Assembling your sequences shouldn't be a pain, your software should help you every step of the way. As a virologist, you want results quickly, reliably, and reproducibly, whether you are studying archaeal viruses in Yellowstone Park, studying strains of Avian flu virus, identifying parvovirus B in skeletal remains, Ebola virus in Sierra Leone, a novel Flexivirus, or Hepatitis B subtype distribution in Brazil.

When you are working with Sanger technology, you need to be able to trim low quality data from the ends of your reads with ease to produce the best possible alignments. A variety of assembly algorithms to suit your data is a must and you need to have a choice when calculating the consensus. Sequencher has all that and more.  Generally, if you are assembling many samples from multiple sources, it's a long slow process, but Sequencher can sort out which reads belong together with its Assemble By Name feature saving you precious time.

Comparing your sequence to a prototypical strain becomes easier with Sequencher’s Reference Sequence and Variance Table features which makes it a snap to locate and edit or annotate variants with its dynamic link to the underlying data. PDF reports mean that you can capture the differences and share them with colleagues. Reference Sequences (as opposed to reference sequences) are special. They have added features allowing them to control the orientation and numbering of the contig which makes it easier to keep your bearings, locate features, and focus on the regions of interest. 

You can harness the GenBank Feature Table to assist in annotating your sequence. And, if you want to know what that novel region does, you have BLAST at your fingertips in Sequencher Connections – a unique way of sending multiple sequences to BLAST and searching against different NCBI databases. The Connections Schematic lets you see the results of those searches as a composite image, so that if several searches with different parameters or against different databases show the same results, you can be more confident about the result.

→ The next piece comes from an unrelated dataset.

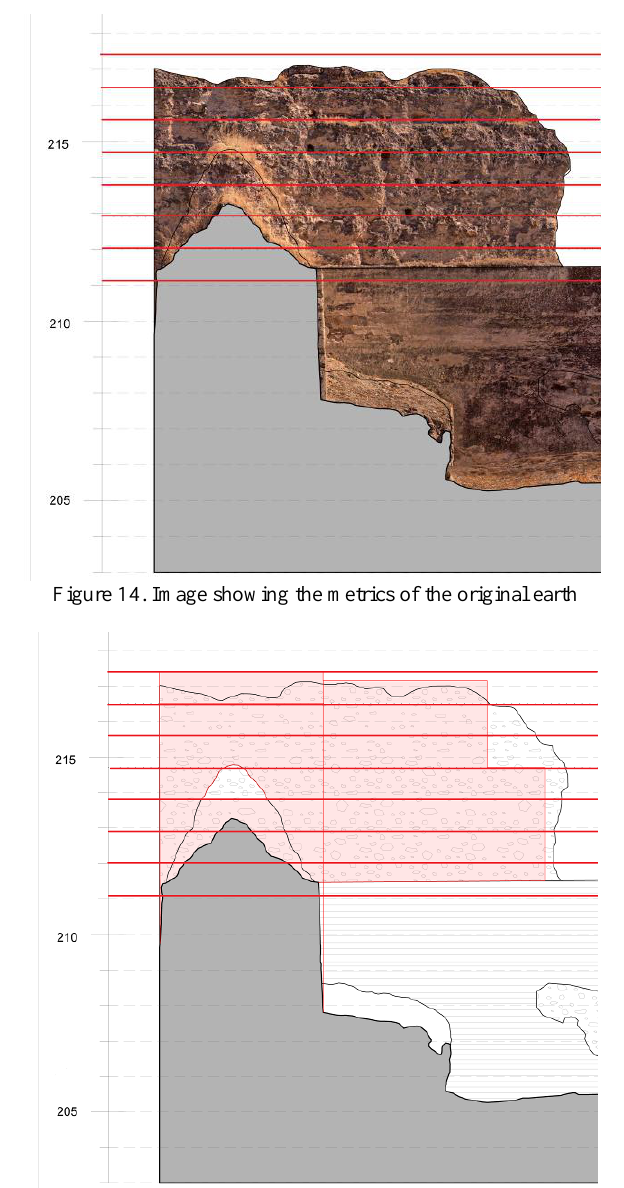
Figure 15. New intervention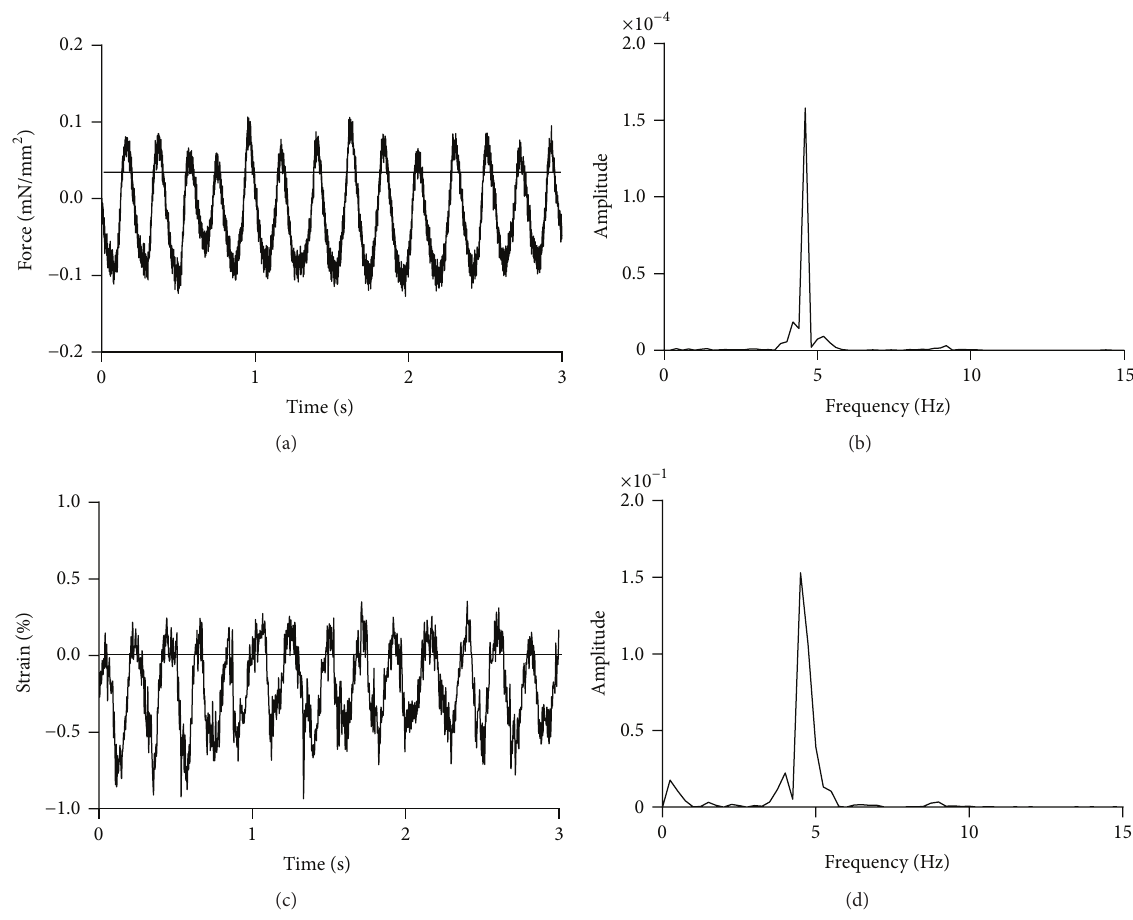
Figure 3: Data analysis. Example of an X-MET spontaneous contraction measured through the micro-force transducer (a), with the corresponding FFT analysis (b), and through the digital image correlation technique (c), again with the corresponding FFT analysis (d). The values in (b) and (d) are 𝑁 2 RMS and (𝑚/𝑚) 2 RMS respectively. Images were acquired at 500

When you are ready to make the transition to NGS, you will want to have a choice of reference-guided algorithms and de novo assembly too. Quality Control of your NGS reads is an important first step, followed by reference-guided alignment or de novo assembly. If you are working with multiplexIDs, you have the choice of the same. Finding novel entities in metagenomic populations is becoming more important. With Sequencher’s NGS tools, it’s possible to remove known organisms by running reference-guided alignments, leaving the remainder to be put together using de novo assembly. Variant analysis is also available.

Transcription studies needn’t be daunting. Using peer-reviewed algorithms to perform gene expression analyses, you can view your results using built in plots or Gene Codes’ latest addition – CodeLinker – for in depth analysis, clustering, and data mining.